Amendment of the HUD 1 form and RESPA requirements is one remedy. The signing agents have a similar problem with low balling client's, non-payment and slow payment also. One of the signing agent boards has announced that American Notary Alliance has been formed to lobby for legislation to assure the signing agents of payment of their fees. Perhaps this is something that the abstractors should consider also. One proposal is to hold the borrower ultimately liable for payment when the TC or lender defaults and tries to argue that the signing agent is a third party vendor not covered by RESPA requirements.
Possibly the lobbying efforts should take the form of a statutory lien similar to the one accorded to attorneys in Connecticut. There are apparently a few states that do afford protection to abstractors via statute, but a universal federal standard would be better.

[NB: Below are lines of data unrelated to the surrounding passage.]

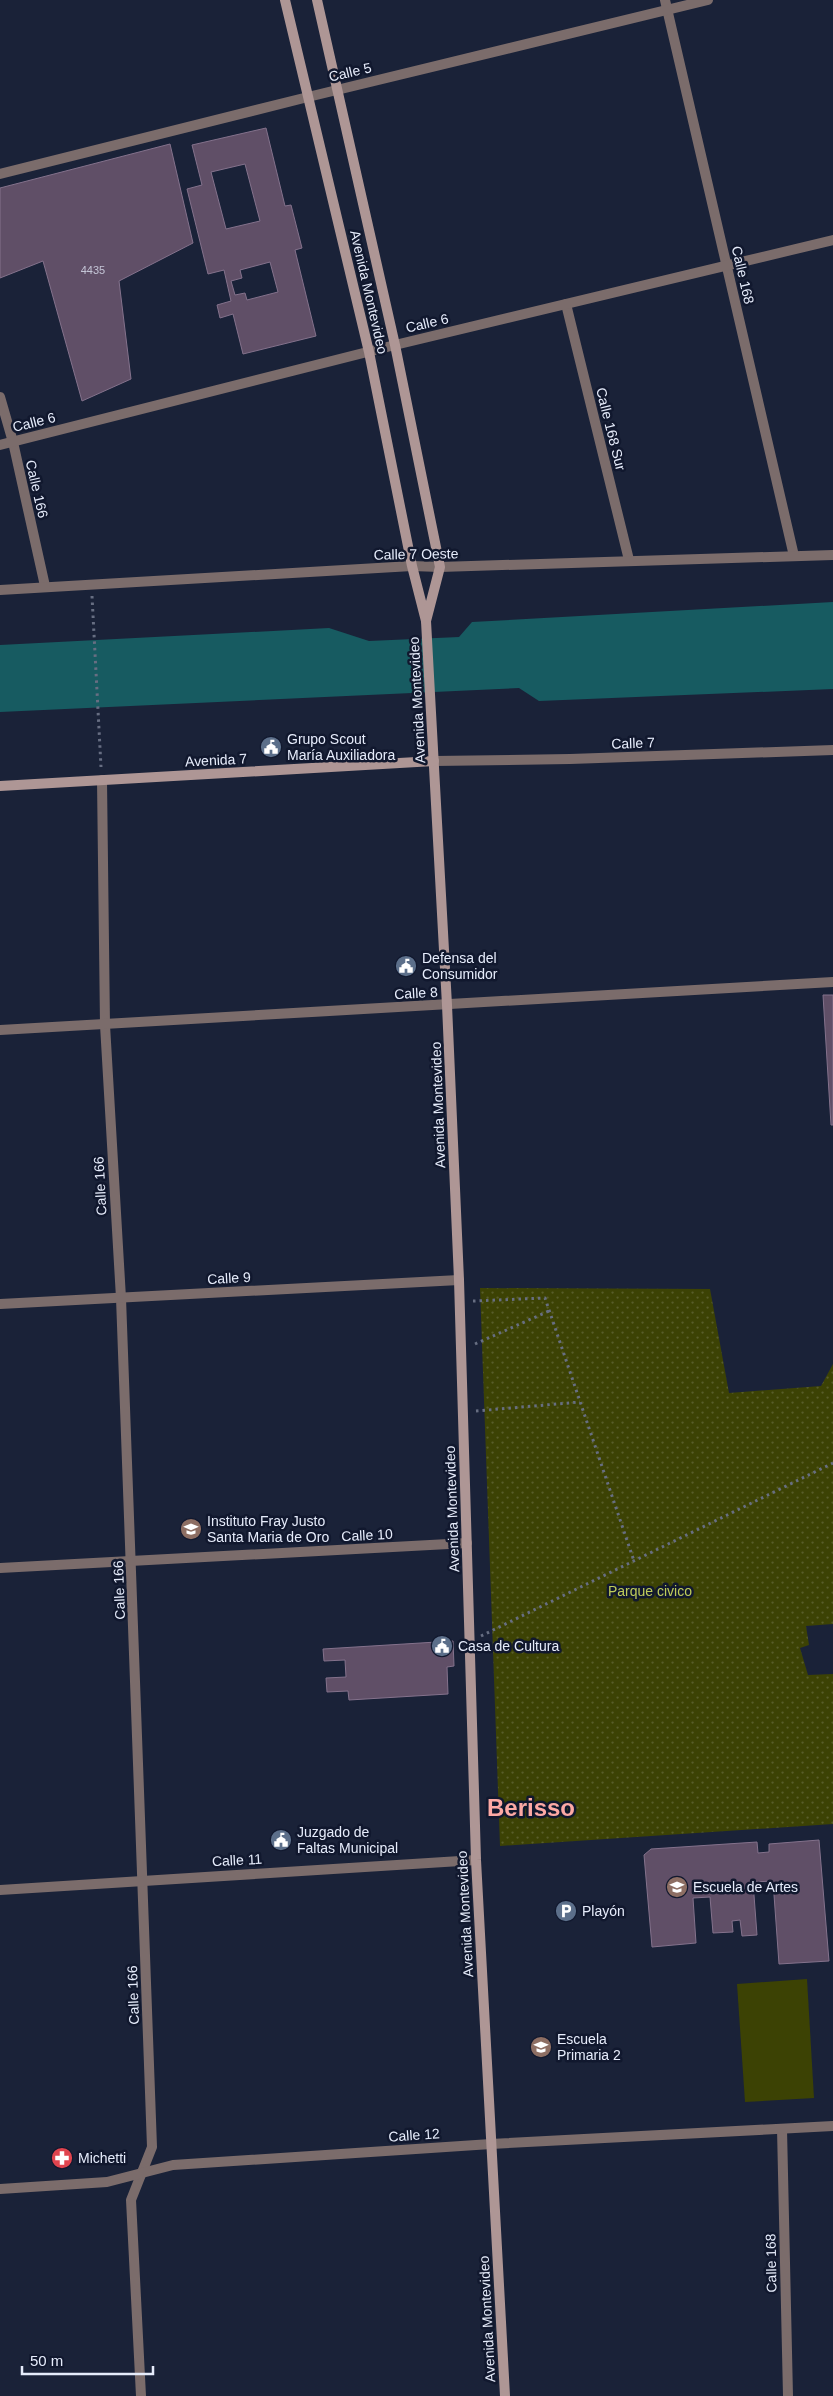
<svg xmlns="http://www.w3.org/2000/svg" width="833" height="2396" font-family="Arial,sans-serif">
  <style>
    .grass { fill: url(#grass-dots) }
    .garden { fill: #3c4204 }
    .water { fill: #175b61 }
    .building { fill: #604f67; stroke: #84728c; fill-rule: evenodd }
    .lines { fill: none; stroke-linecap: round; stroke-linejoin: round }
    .path { stroke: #676e82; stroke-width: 3; stroke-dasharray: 2.5 4; stroke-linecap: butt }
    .street { stroke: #7b6c6b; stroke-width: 10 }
    .secondary { stroke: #ae9695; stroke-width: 10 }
    .labels { text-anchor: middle; stroke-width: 5; stroke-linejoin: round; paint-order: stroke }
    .number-label { font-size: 11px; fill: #c4c5d6 }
    .street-label { font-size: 14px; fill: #e6ecfb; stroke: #11182e }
    .poi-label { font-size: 14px; fill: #e6ecfb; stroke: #11182e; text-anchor: start }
    .park-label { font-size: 14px; fill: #bfcc5a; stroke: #11182e }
    .town-label { font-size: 24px; font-weight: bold; fill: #fda9a4; stroke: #11182e }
  </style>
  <defs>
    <pattern id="grass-dots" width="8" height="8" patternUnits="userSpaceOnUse" patternTransform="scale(1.25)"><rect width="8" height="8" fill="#3c4204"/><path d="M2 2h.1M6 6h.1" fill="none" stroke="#585d2a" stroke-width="1.8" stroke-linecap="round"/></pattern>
  </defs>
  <rect width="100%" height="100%" fill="#1a2238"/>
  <polygon class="grass" points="480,1288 710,1289 729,1393 821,1386 833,1364 833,1624 806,1626 809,1645 800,1648 808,1675 833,1674 833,1824 500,1846"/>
  <polygon class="garden" points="807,1979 814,2098 745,2102 737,1984"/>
  <polygon class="water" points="833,602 833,689 539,701 519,688 0,712 0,645 329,628 369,641 459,637 472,622"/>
  <g class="building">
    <path d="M 266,128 L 285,206 L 291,205 L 302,248 L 295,250 L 316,336 L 243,354 L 233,314 L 220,318 L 217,305 L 231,301 L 224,270 L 208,274 L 187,189 L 202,185 L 192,145 ZM 245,164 L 260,221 L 226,229 L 211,172 ZM 270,262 L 278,292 L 247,300 L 245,293 L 235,295 L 231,281 L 242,278 L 240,270 Z"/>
    <polygon points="170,144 193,243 119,281 131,379 82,401 43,261 0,278 0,188"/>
    <polygon points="823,995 833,995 833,1125 831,1125"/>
    <polygon points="453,1641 454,1666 447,1667 448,1694 349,1700 348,1691 327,1692 326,1678 346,1677 345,1660 324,1661 323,1649"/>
    <polygon points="819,1840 829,1961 779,1964 773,1881 753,1882 757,1935 742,1936 740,1920 732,1921 733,1932 713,1933 710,1897 693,1898 696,1943 652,1947 644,1855 651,1849 757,1842 758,1853 769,1852 769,1844"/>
  </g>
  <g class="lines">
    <g class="path">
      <polyline points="92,596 101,767"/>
      <polyline points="473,1301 545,1298 634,1561"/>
      <polyline points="475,1344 549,1311"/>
      <polyline points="476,1411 580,1402"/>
      <polyline points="481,1636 833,1463"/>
    </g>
    <g class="street">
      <polyline points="665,0 794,556"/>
      <polyline points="0,174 308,97 708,0"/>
      <polyline points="566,304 629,560"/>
      <polyline points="0,397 13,442 45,586"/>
      <polyline points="0,445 395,345 833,240"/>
      <polyline points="0,590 412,566 440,567 833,555"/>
      <polyline points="434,761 570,759 833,750"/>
      <polyline points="102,780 105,1025 121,1298 152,2147 131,2200 141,2396"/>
      <polyline points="0,1030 833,982"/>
      <polyline points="0,1304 459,1280"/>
      <polyline points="0,1568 467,1543"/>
      <polyline points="0,1890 476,1860"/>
      <polyline points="782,2129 788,2396"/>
      <polyline points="0,2189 107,2182 173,2165 491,2144 833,2126"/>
    </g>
    <g class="secondary">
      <polyline points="285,0 369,352 412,566 426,621 447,1005 459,1280 476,1860 505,2396"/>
      <polyline points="317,0 395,345 440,567 426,621"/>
      <polyline points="0,786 434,761"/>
    </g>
  </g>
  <defs>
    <g id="civic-disc" transform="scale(1.125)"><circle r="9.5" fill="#5c6f8a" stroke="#11182e"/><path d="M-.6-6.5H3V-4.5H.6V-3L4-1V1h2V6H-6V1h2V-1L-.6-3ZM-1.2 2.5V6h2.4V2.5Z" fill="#fff"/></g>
    <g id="school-disc" transform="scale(1.125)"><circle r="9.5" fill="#8d6e63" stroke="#11182e"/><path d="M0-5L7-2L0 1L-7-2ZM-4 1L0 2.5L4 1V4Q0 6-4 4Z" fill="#fff"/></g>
    <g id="parking-disc" transform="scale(1.125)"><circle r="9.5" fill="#5c6f8a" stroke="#11182e"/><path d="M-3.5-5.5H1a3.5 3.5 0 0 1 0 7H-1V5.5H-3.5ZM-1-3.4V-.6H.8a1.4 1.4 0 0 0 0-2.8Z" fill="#fff"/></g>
    <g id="pharmacy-disc" transform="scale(1.125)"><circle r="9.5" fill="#e0444e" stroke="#11182e"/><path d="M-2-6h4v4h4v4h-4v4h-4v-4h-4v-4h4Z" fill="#fff"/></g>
  </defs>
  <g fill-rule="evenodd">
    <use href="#civic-disc" x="271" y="747"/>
    <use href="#civic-disc" x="406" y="966"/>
    <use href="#school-disc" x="191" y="1529"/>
    <use href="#civic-disc" x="442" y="1646"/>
    <use href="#civic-disc" x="281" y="1840"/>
    <use href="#school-disc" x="677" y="1887"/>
    <use href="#parking-disc" x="566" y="1911"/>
    <use href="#school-disc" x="541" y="2047"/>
    <use href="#pharmacy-disc" x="62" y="2158"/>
  </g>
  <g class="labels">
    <g class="number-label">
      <text x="93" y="274">4435</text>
    </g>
    <g class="street-label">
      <text transform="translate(350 72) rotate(-13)" y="5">Calle 5</text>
      <text transform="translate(743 275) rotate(77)" y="5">Calle 168</text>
      <text transform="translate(369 292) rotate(77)" y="5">Avenida Montevideo</text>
      <text transform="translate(427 323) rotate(-13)" y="5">Calle 6</text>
      <text transform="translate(34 422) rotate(-14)" y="5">Calle 6</text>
      <text transform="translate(611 429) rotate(76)" y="5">Calle 168 Sur</text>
      <text transform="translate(37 489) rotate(77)" y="5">Calle 166</text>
      <text transform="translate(416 554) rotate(-1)" y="5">Calle 7 Oeste</text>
      <text transform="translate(417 700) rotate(-93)" y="5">Avenida Montevideo</text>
      <text transform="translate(633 743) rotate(-2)" y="5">Calle 7</text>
      <text transform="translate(216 760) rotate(-3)" y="5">Avenida 7</text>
      <text transform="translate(416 993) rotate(-3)" y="5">Calle 8</text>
      <text transform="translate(438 1105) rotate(-92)" y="5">Avenida Montevideo</text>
      <text transform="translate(100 1186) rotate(-93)" y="5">Calle 166</text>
      <text transform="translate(229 1278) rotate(-3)" y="5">Calle 9</text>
      <text transform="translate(452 1509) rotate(-92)" y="5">Avenida Montevideo</text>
      <text transform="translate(367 1535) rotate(-3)" y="5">Calle 10</text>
      <text transform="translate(119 1590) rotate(-92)" y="5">Calle 166</text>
      <text transform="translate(237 1860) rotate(-3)" y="5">Calle 11</text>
      <text transform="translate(465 1914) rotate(-93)" y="5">Avenida Montevideo</text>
      <text transform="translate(133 1995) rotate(-92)" y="5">Calle 166</text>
      <text transform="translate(414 2135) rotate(-4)" y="5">Calle 12</text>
      <text transform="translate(771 2263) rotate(-91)" y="5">Calle 168</text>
      <text transform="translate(487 2319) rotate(-93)" y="5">Avenida Montevideo</text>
    </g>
    <g class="poi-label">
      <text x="287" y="744">Grupo Scout<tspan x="287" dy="16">María Auxiliadora</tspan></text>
      <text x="422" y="963">Defensa del<tspan x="422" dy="16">Consumidor</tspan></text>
      <text x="207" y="1526">Instituto Fray Justo<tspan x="207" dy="16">Santa Maria de Oro</tspan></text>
      <text x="458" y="1651">Casa de Cultura</text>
      <text x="297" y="1837">Juzgado de<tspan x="297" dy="16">Faltas Municipal</tspan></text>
      <text x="693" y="1892">Escuela de Artes</text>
      <text x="582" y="1916">Playón</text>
      <text x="557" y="2044">Escuela<tspan x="557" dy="16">Primaria 2</tspan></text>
      <text x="78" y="2163">Michetti</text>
    </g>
    <g class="park-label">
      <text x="650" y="1596">Parque civico</text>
    </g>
    <g class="town-label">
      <text x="531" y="1816">Berisso</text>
    </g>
  </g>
  <path d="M22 2366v8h131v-8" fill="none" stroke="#e6ecfb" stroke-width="2.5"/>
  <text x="30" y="2366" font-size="15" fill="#e6ecfb" stroke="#11182e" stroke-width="4" paint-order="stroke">50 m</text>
</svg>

Fortunately Connecticut attorneys have a common law lien that attaches to the file following his/her work completed in the amount equal to his/her invoice. The lien travels with the file, and each party that takes possession of the file takes it subject to the lien. The lien extends to the proceeds each receives from the file in the amount of the attorney's lien. I have enforced the lien successfully on a number of occasions for closing services and/or abstracting. Ultimately when a suit is filed against the signing service, TC and lender the proceeds of the borrowers monthly mortgage payments can be garnished either as a prejudgment remedy at the outset of the case or through a court ordered execution at the conclusion of the case. The process almost certainly results in the loss of a slow pay/no pay client...but who needs that type of client?